Осенью 1928 года в Академии Наук было образовано несколько комиссий: по химии, по технологии, по физике, геологии и минералогии, по математике, по биологии и по гуманитарным наукам. Я был назначен председателем комиссии по химии, а акад. Курнаков по технологии. Ранее, чем комиссии приступили к выбору кандидатов в члены Академии, был разработан особый циркуляр во все научные учреждения и высшие учебные заведения, в котором вкратце сообщалось о предстоящих выборах новых членов в Академию СССР и предлагалось намечать своих кандидатов по различным научным дисциплинам; списки надлежало доставить к известному сроку. В течении около двух недель шла работа комиссии и после долгих дебатов и споров были составлены окончательные списки кандидатов, которые были оглашены в заключительном общем заседании всех комиссий. Необходимо заметить, что один и тот-же академик принимал участие в нескольких комиссиях; так, например, я участвовал в комиссии Вернадского по геологии и минералогии, а также в комиссии Курнакова по промышленной химии с правом голоса. Н. С. Курнаков со своей стороны, принимал участие в комиссии по химии.
Химики имели право наметить 8 кандидатов; 7 из них были намечены без затруднений: Чичибабин, Фаворский, Бах, Зелинский, Кистяковский, Демьянов, Гулевич, но восьмой кандидат, проф. Писаржевский, встретил большие затруднения. Несомненно, работы по физической химии у проф. Яковкина (следующего кандидата комиссии) имели горазд большее научное значение, чем у Писаржевского, но приехавшие из Москвы делегаты от Совнаркома настаивали на необходимости провести его в кандидаты, так как было необходимо иметь представителя от Украинской Республики. В конце концов небольшим большинством была принята кандидатура Писаржевского.
В комиссии по технологии был особый курьез. Московские организации коммунистического направления особо настаивали о проведении в академики проф. Вильямса (Тимирязевская Сельск.-Хозяйств. Академия, — бывшая Петровская), но он, будучи хорошим профессором, имел только одну работу (его диссертация), не имеющую к тому же большого научного значения. Члены комиссии были против назначения его кандидатом, но О. Ю. Шмидт сильно настаивал на том, чтобы была выставлена его кандидатура. Ко мне в это время обратился проф. Тимирязевской Академии Прянишников и сказал мне, чтобы я настаивал на снятии кандидатуры Вильямса, так как общее мнение в Тимирязевской Академии таково, что он не заслуживает быть членом Академии Наук. После этого разговора я беседовал с О. Ю. Шмидтом и уговорил его не настаивать в настоящее время на кандидатуре Вильямса, указывая, что в будущем, при увеличении числа академиков, он легче пройдет на выборах. О. Ю. согласился со мной, и таким образом подводный камень был обойден.

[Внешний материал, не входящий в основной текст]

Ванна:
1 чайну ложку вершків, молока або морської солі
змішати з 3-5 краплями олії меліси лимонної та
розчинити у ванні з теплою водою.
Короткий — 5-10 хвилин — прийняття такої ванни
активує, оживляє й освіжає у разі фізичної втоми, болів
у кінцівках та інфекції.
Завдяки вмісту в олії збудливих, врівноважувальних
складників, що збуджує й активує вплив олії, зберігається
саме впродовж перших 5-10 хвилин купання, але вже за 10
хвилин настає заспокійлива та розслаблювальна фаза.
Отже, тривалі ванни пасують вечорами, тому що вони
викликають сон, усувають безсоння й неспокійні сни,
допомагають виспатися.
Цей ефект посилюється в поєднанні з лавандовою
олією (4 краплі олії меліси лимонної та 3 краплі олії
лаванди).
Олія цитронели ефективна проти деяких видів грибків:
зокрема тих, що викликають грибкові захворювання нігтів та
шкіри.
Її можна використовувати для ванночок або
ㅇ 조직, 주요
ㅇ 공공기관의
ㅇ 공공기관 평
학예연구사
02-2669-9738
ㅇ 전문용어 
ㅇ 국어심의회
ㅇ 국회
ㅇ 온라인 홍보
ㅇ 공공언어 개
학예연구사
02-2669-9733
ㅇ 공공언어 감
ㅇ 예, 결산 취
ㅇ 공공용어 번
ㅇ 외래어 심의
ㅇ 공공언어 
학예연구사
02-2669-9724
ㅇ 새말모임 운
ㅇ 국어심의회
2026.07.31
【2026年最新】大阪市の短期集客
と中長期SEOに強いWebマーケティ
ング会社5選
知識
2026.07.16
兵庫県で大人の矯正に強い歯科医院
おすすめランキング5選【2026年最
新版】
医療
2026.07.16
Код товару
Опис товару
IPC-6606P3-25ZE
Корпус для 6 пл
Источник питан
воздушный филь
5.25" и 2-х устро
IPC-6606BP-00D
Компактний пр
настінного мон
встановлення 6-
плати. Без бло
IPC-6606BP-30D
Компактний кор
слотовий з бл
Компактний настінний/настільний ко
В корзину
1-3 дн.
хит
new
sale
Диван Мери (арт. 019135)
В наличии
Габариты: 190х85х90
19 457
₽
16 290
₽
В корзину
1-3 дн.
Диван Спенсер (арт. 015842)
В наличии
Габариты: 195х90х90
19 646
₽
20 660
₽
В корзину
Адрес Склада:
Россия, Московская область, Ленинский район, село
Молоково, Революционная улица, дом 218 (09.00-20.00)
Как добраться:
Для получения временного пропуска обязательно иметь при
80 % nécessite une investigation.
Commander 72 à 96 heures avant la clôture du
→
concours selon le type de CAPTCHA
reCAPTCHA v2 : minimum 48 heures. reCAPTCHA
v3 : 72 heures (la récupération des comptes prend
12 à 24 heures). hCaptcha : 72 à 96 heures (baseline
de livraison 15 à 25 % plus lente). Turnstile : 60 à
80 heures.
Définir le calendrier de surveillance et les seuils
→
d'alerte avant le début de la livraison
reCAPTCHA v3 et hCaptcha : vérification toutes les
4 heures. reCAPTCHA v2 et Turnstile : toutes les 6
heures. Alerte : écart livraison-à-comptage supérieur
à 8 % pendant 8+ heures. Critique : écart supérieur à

В комиссии Вернадского было очень много разговоров по поводу назначения кандидатом по кафедре геологии Губкина, которого хотели также многие московские организации. Акад. Вернадский, наоборот, находил, что Губкин не имеет никаких научных заслуг, чтобы быть членом Академии Наук; к нему присоединились и другие многие члены комиссии. Я знал Губкина во время войны, когда он оказал очень большую услугу выяснив детальную! мощность нефтяных месторождений в Майкопе на Кавказе. Его изыскания в этом районе, произведенные очень тщательно, несомненно представляли серьезную работу и полученные им данные дали мне возможность парализовать интриги, поднятые лицами, хотевшими хорошо заработать на новых изысканиях в Майкопском районе. И. М. Губкин тогда произвел на меня очень хорошее впечатление серьезного работника и специалиста в геологии нефти; памятуя это, я решил теперь выступить в защиту Губкина. После долгих дебатов и особой составленной мною записки, Губкин был внесен в список кандидатов по геологии.